**Task item**
Please retype all of the entries that follow, leaving the images out.

==*==

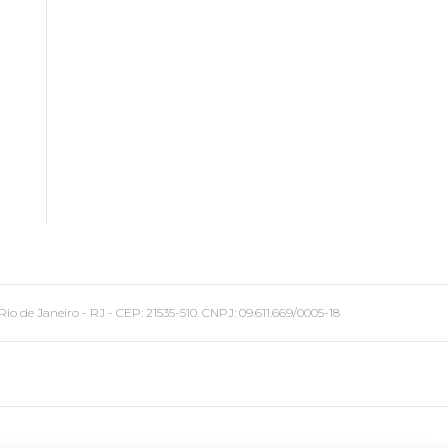
 Janeiro - RJ - CEP: 21535-510. CNPJ: 09.611.669/0005-18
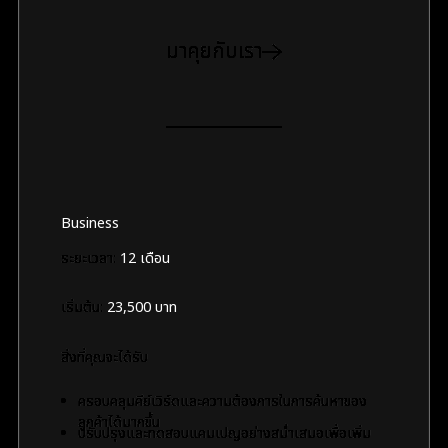
มาคุยกับเรา
Business
ระยะเวลา:
12 เดือน
เริ่มต้น:
23,500 บาท
สิ่งที่คุณจะได้รับ
ครอบคลุมคีย์เวิร์ดและความต้องการในการค้นหาของ
ลูกค้าได้มากขึ้น
ปรับปรุงและทดสอบแคมเปญอย่างสม่ำเสมอเพื่อเพิ่ม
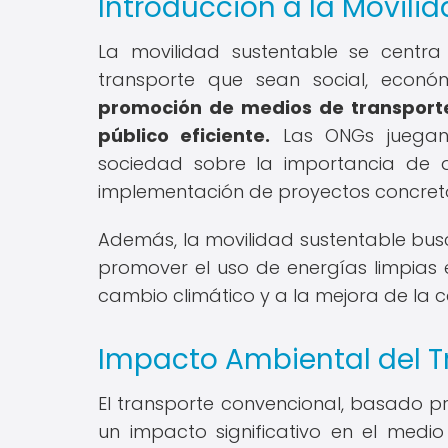
Introducción a la Movili
La movilidad sustentable se centra
transporte que sean social, econó
promoción de medios de transporte 
público eficiente.
Las ONGs juegan 
sociedad sobre la importancia de a
implementación de proyectos concreto
Además, la movilidad sustentable busc
promover el uso de energías limpias e
cambio climático y a la mejora de la c
Impacto Ambiental del T
El transporte convencional, basado pr
un impacto significativo en el med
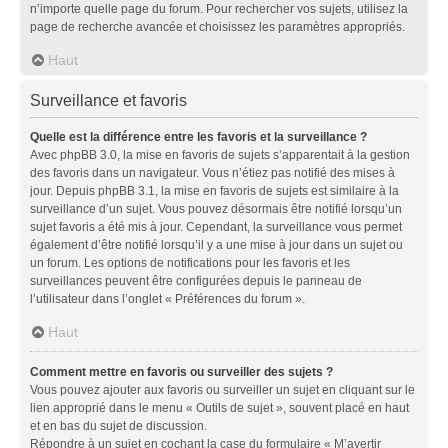
n’importe quelle page du forum. Pour rechercher vos sujets, utilisez la
page de recherche avancée et choisissez les paramètres appropriés.
Haut
Surveillance et favoris
Quelle est la différence entre les favoris et la surveillance ?
Avec phpBB 3.0, la mise en favoris de sujets s’apparentait à la gestion
des favoris dans un navigateur. Vous n’étiez pas notifié des mises à
jour. Depuis phpBB 3.1, la mise en favoris de sujets est similaire à la
surveillance d’un sujet. Vous pouvez désormais être notifié lorsqu’un
sujet favoris a été mis à jour. Cependant, la surveillance vous permet
également d’être notifié lorsqu’il y a une mise à jour dans un sujet ou
un forum. Les options de notifications pour les favoris et les
surveillances peuvent être configurées depuis le panneau de
l’utilisateur dans l’onglet « Préférences du forum ».
Haut
Comment mettre en favoris ou surveiller des sujets ?
Vous pouvez ajouter aux favoris ou surveiller un sujet en cliquant sur le
lien approprié dans le menu « Outils de sujet », souvent placé en haut
et en bas du sujet de discussion.
Répondre à un sujet en cochant la case du formulaire « M’avertir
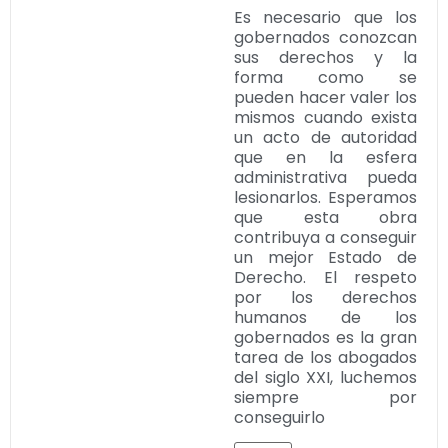
Es necesario que los
gobernados conozcan
sus derechos y la
forma como se
pueden hacer valer los
mismos cuando exista
un acto de autoridad
que en la esfera
administrativa pueda
lesionarlos. Esperamos
que esta obra
contribuya a conseguir
un mejor Estado de
Derecho. El respeto
por los derechos
humanos de los
gobernados es la gran
tarea de los abogados
del siglo XXI, luchemos
siempre por
conseguirlo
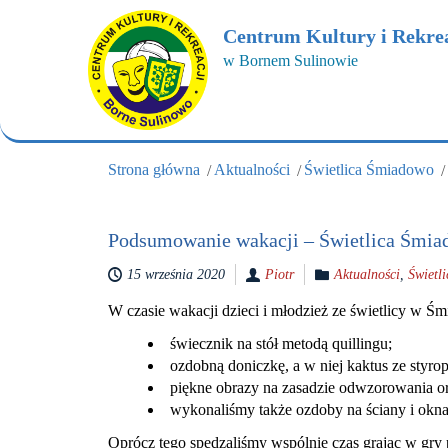
Centrum Kultury i Rekrea
w Bornem Sulinowie
Strona główna
Aktualności
Świetlica Śmiadowo
Podsumowanie wakacji – Świetlica Śmia
15 września 2020
Piotr
Aktualności
,
Świetl
W czasie wakacji dzieci i młodzież ze świetlicy w Ś
świecznik na stół metodą quillingu;
ozdobną doniczkę, a w niej kaktus ze styrop
piękne obrazy na zasadzie odwzorowania or
wykonaliśmy także ozdoby na ściany i okn
Oprócz tego spędzaliśmy wspólnie czas grając w gry p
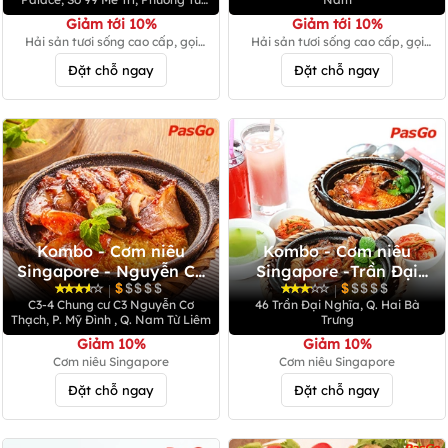
Liêm
Giảm tới 10%
Giảm tới 10%
Hải sản tươi sống cao cấp, gọi
Hải sản tươi sống cao cấp, gọi
món
món
Đặt chỗ ngay
Đặt chỗ ngay
Kombo - Cơm niêu
Kombo - Cơm niêu
Singapore - Nguyễn Cơ
Singapore -Trần Đại
Thạch
Nghĩa
|
|
C3-4 Chung cư C3 Nguyễn Cơ
46 Trần Đại Nghĩa, Q. Hai Bà
Thạch, P. Mỹ Đình , Q. Nam Từ Liêm
Trưng
Giảm 10%
Giảm 10%
Cơm niêu Singapore
Cơm niêu Singapore
Đặt chỗ ngay
Đặt chỗ ngay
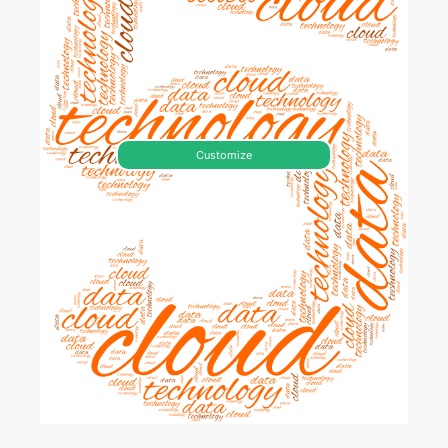
Customize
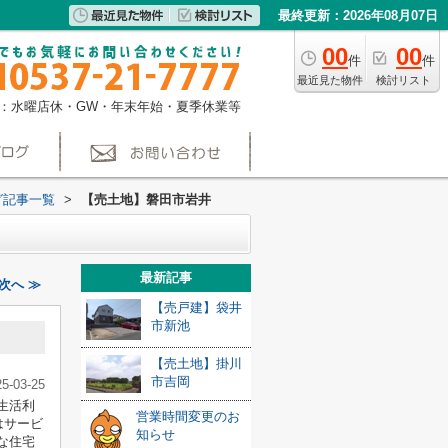
最終更新：2026年08月07日
00
00
件
件
最近見た物件
検討リスト
：水曜店休・GW・年末年始・夏季休業等
グ記事一覧
>
【売土地】磐田市岩井
最新記事
次へ ≫
【売戸建】袋井
市新池
【売土地】掛川
市吉岡
25-03-25
生活利
営業時間変更のお
はサービ
知らせ
な住宅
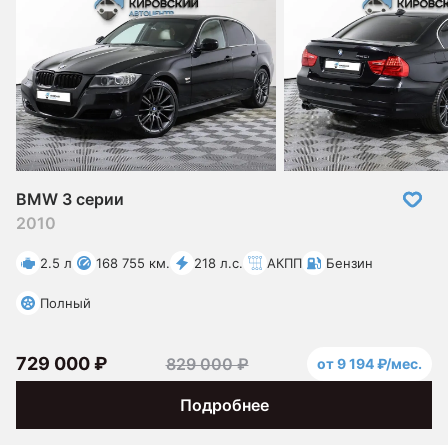
BMW 3 серии
2010
2.5 л
168 755 км.
218 л.с.
АКПП
Бензин
Полный
729 000 ₽
829 000 ₽
от 9 194 ₽/мес.
Подробнее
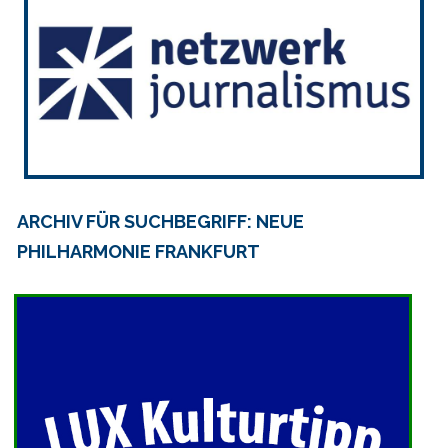
ARCHIV FÜR SUCHBEGRIFF: NEUE
PHILHARMONIE FRANKFURT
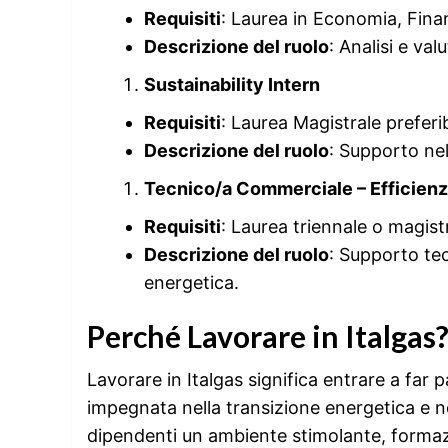
Requisiti
: Laurea in Economia, Finan
Descrizione del ruolo
: Analisi e va
Sustainability Intern
Requisiti
: Laurea Magistrale preferib
Descrizione del ruolo
: Supporto nel
Tecnico/a Commerciale – Efficienz
Requisiti
: Laurea triennale o magist
Descrizione del ruolo
: Supporto tec
energetica.
Perché Lavorare in Italgas
Lavorare in Italgas significa entrare a far 
impegnata nella transizione energetica e nel
dipendenti un ambiente stimolante, formaz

==*==

**Output**
 Janeiro - RJ - CEP: 21535-510. CNPJ: 09.611.669/0005-18
มาคุยกับเรา
Business
ระยะเวลา:
12 เดือน
เริ่มต้น:
23,500 บาท
สิ่งที่คุณจะได้รับ
ครอบคลุมคีย์เวิร์ดและความต้องการในการค้นหาของ
ลูกค้าได้มากขึ้น
ปรับปรุงและทดสอบแคมเปญอย่างสม่ำเสมอเพื่อเพิ่ม
Introducción a la Movili
La movilidad sustentable se centra
transporte que sean social, econó
promoción de medios de transporte 
público eficiente.
Las ONGs juegan 
sociedad sobre la importancia de a
implementación de proyectos concreto
Además, la movilidad sustentable busc
promover el uso de energías limpias e
cambio climático y a la mejora de la c
Impacto Ambiental del T
El transporte convencional, basado pr
un impacto significativo en el med
n’importe quelle page du forum. Pour rechercher vos sujets, utilisez la
page de recherche avancée et choisissez les paramètres appropriés.
Haut
Surveillance et favoris
Quelle est la différence entre les favoris et la surveillance ?
Avec phpBB 3.0, la mise en favoris de sujets s’apparentait à la gestion
des favoris dans un navigateur. Vous n’étiez pas notifié des mises à
jour. Depuis phpBB 3.1, la mise en favoris de sujets est similaire à la
surveillance d’un sujet. Vous pouvez désormais être notifié lorsqu’un
sujet favoris a été mis à jour. Cependant, la surveillance vous permet
également d’être notifié lorsqu’il y a une mise à jour dans un sujet ou
un forum. Les options de notifications pour les favoris et les
surveillances peuvent être configurées depuis le panneau de
l’utilisateur dans l’onglet « Préférences du forum ».
Haut
Comment mettre en favoris ou surveiller des sujets ?
Vous pouvez ajouter aux favoris ou surveiller un sujet en cliquant sur le
lien approprié dans le menu « Outils de sujet », souvent placé en haut
et en bas du sujet de discussion.
Répondre à un sujet en cochant la case du formulaire « M’avertir
Es necesario que los
gobernados conozcan
sus derechos y la
forma como se
pueden hacer valer los
mismos cuando exista
un acto de autoridad
que en la esfera
administrativa pueda
lesionarlos. Esperamos
que esta obra
contribuya a conseguir
un mejor Estado de
Derecho. El respeto
por los derechos
humanos de los
gobernados es la gran
tarea de los abogados
del siglo XXI, luchemos
siempre por
conseguirlo
Centrum Kultury i Rekrea
w Bornem Sulinowie
Strona główna
Aktualności
Świetlica Śmiadowo
Podsumowanie wakacji – Świetlica Śmia
15 września 2020
Piotr
Aktualności
,
Świetl
W czasie wakacji dzieci i młodzież ze świetlicy w Ś
świecznik na stół metodą quillingu;
ozdobną doniczkę, a w niej kaktus ze styrop
piękne obrazy na zasadzie odwzorowania or
wykonaliśmy także ozdoby na ściany i okn
Oprócz tego spędzaliśmy wspólnie czas grając w gry p
Liêm
Giảm tới 10%
Giảm tới 10%
Hải sản tươi sống cao cấp, gọi
Hải sản tươi sống cao cấp, gọi
món
món
Đặt chỗ ngay
Đặt chỗ ngay
Kombo - Cơm niêu
Kombo - Cơm niêu
Singapore - Nguyễn Cơ
Singapore -Trần Đại
Thạch
Nghĩa
|
|
C3-4 Chung cư C3 Nguyễn Cơ
46 Trần Đại Nghĩa, Q. Hai Bà
Thạch, P. Mỹ Đình , Q. Nam Từ Liêm
Trưng
Giảm 10%
Giảm 10%
Cơm niêu Singapore
Cơm niêu Singapore
Đặt chỗ ngay
Đặt chỗ ngay
Customize
最終更新：2026年08月07日
00
00
件
件
最近見た物件
検討リスト
：水曜店休・GW・年末年始・夏季休業等
グ記事一覧
>
【売土地】磐田市岩井
最新記事
次へ ≫
【売戸建】袋井
市新池
【売土地】掛川
市吉岡
25-03-25
生活利
営業時間変更のお
はサービ
知らせ
な住宅
BMW 3 серии
2010
2.5 л
168 755 км.
218 л.с.
АКПП
Бензин
Полный
729 000 ₽
829 000 ₽
от 9 194 ₽/мес.
Подробнее
ARCHIV FÜR SUCHBEGRIFF: NEUE
PHILHARMONIE FRANKFURT
Requisiti
: Laurea in Economia, Finan
Descrizione del ruolo
: Analisi e va
Sustainability Intern
Requisiti
: Laurea Magistrale preferib
Descrizione del ruolo
: Supporto nel
Tecnico/a Commerciale – Efficienz
Requisiti
: Laurea triennale o magist
Descrizione del ruolo
: Supporto tec
energetica.
Perché Lavorare in Italgas
Lavorare in Italgas significa entrare a far 
impegnata nella transizione energetica e nel
dipendenti un ambiente stimolante, formaz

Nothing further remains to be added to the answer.